# [INPUT DATA]
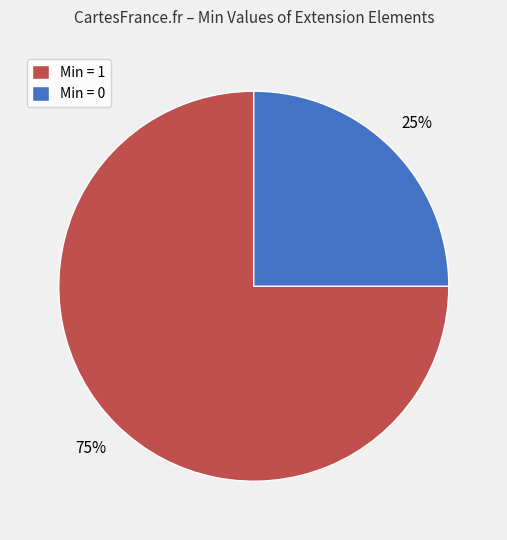

To the nearest percent, what percentage of the pie is Min = 1?

75%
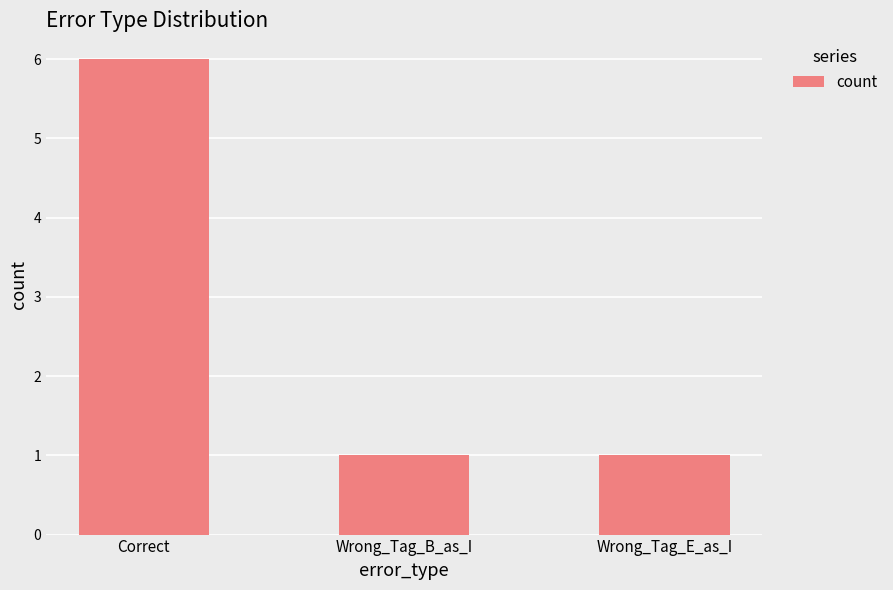

Are the bars grouped side by side (vs. stacked)?

No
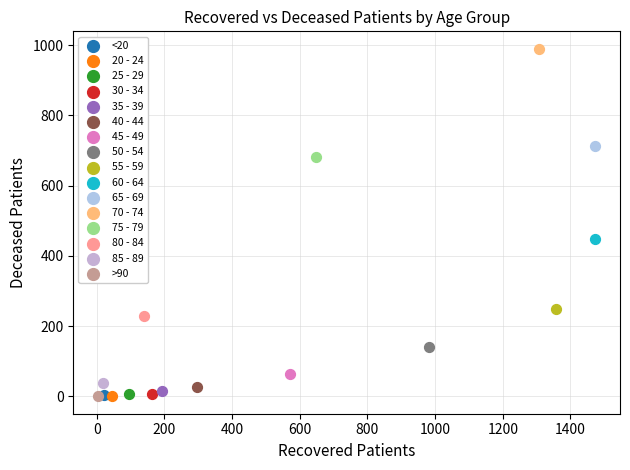

What are all the series names shown in the legend?

<20, 20 - 24, 25 - 29, 30 - 34, 35 - 39, 40 - 44, 45 - 49, 50 - 54, 55 - 59, 60 - 64, 65 - 69, 70 - 74, 75 - 79, 80 - 84, 85 - 89, >90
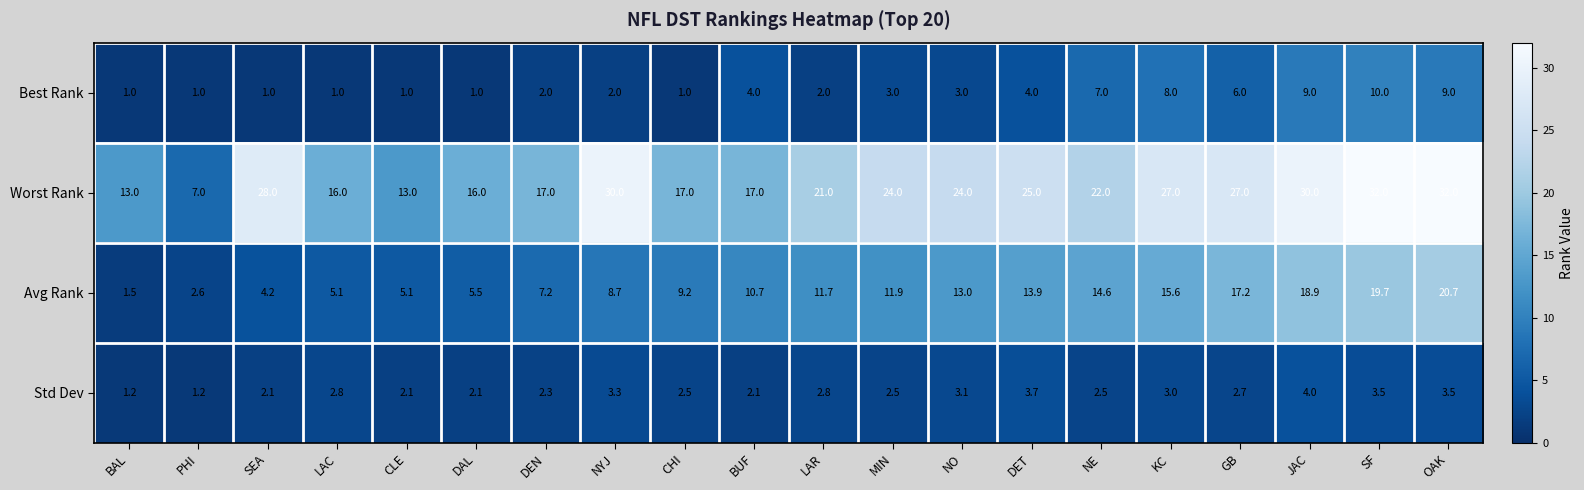

Is the value of Avg Rank at SEA greater than the value of Std Dev at MIN?

Yes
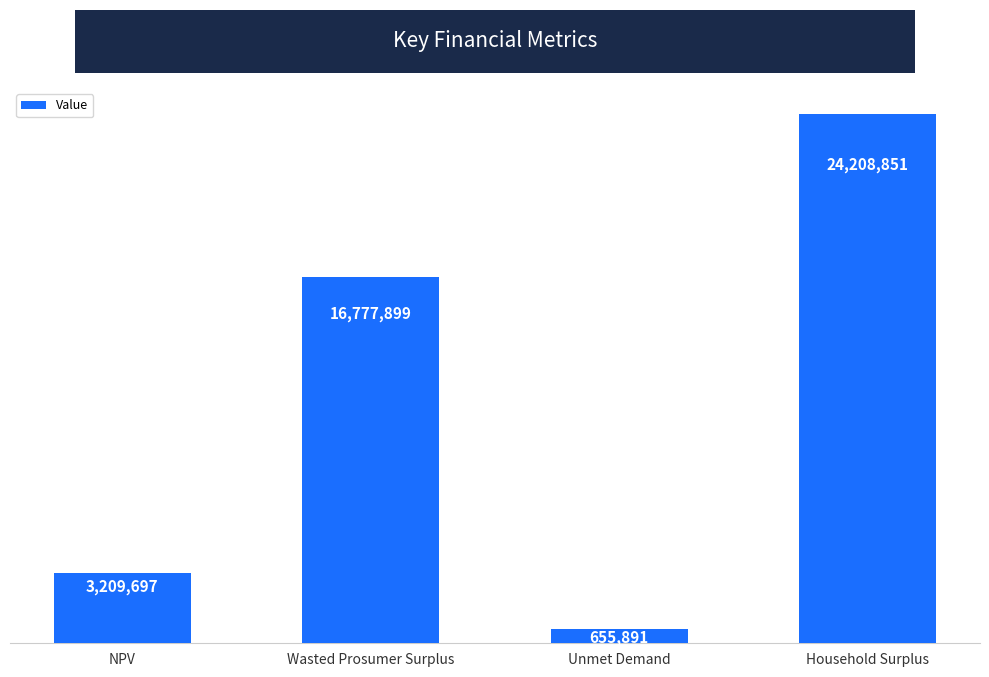

What is the change in value from NPV to Wasted Prosumer Surplus?

+13568202.4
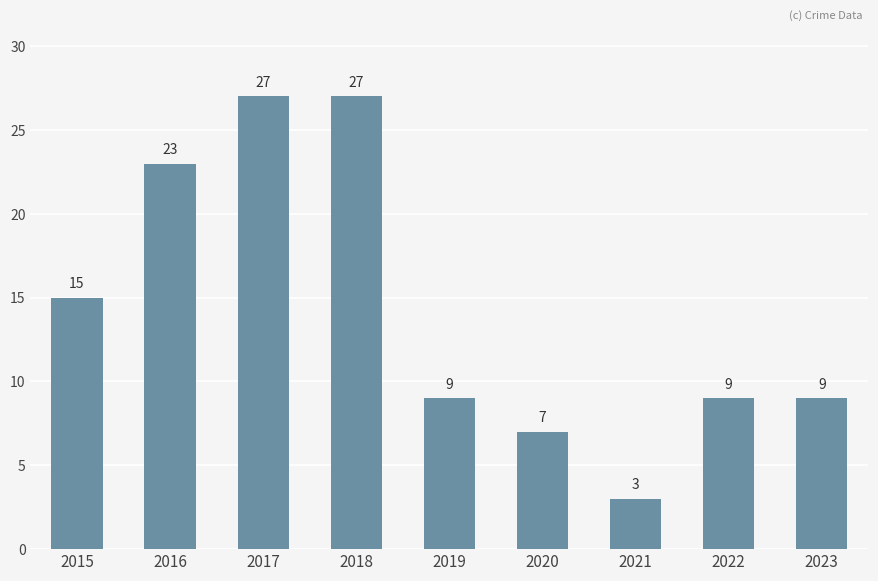

The chart shows a value of 3 at 2021. True or false?

True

# [EXERCISE DIRECTIONS]
Reproduce every item above word for word, omitting the pictures.

# [SOLUTION FOR THIS EXERCISE]
To the nearest percent, what percentage of the pie is Min = 1?

75%

Are the bars grouped side by side (vs. stacked)?

No

What are all the series names shown in the legend?

<20, 20 - 24, 25 - 29, 30 - 34, 35 - 39, 40 - 44, 45 - 49, 50 - 54, 55 - 59, 60 - 64, 65 - 69, 70 - 74, 75 - 79, 80 - 84, 85 - 89, >90

Is the value of Avg Rank at SEA greater than the value of Std Dev at MIN?

Yes

What is the change in value from NPV to Wasted Prosumer Surplus?

+13568202.4

The chart shows a value of 3 at 2021. True or false?

True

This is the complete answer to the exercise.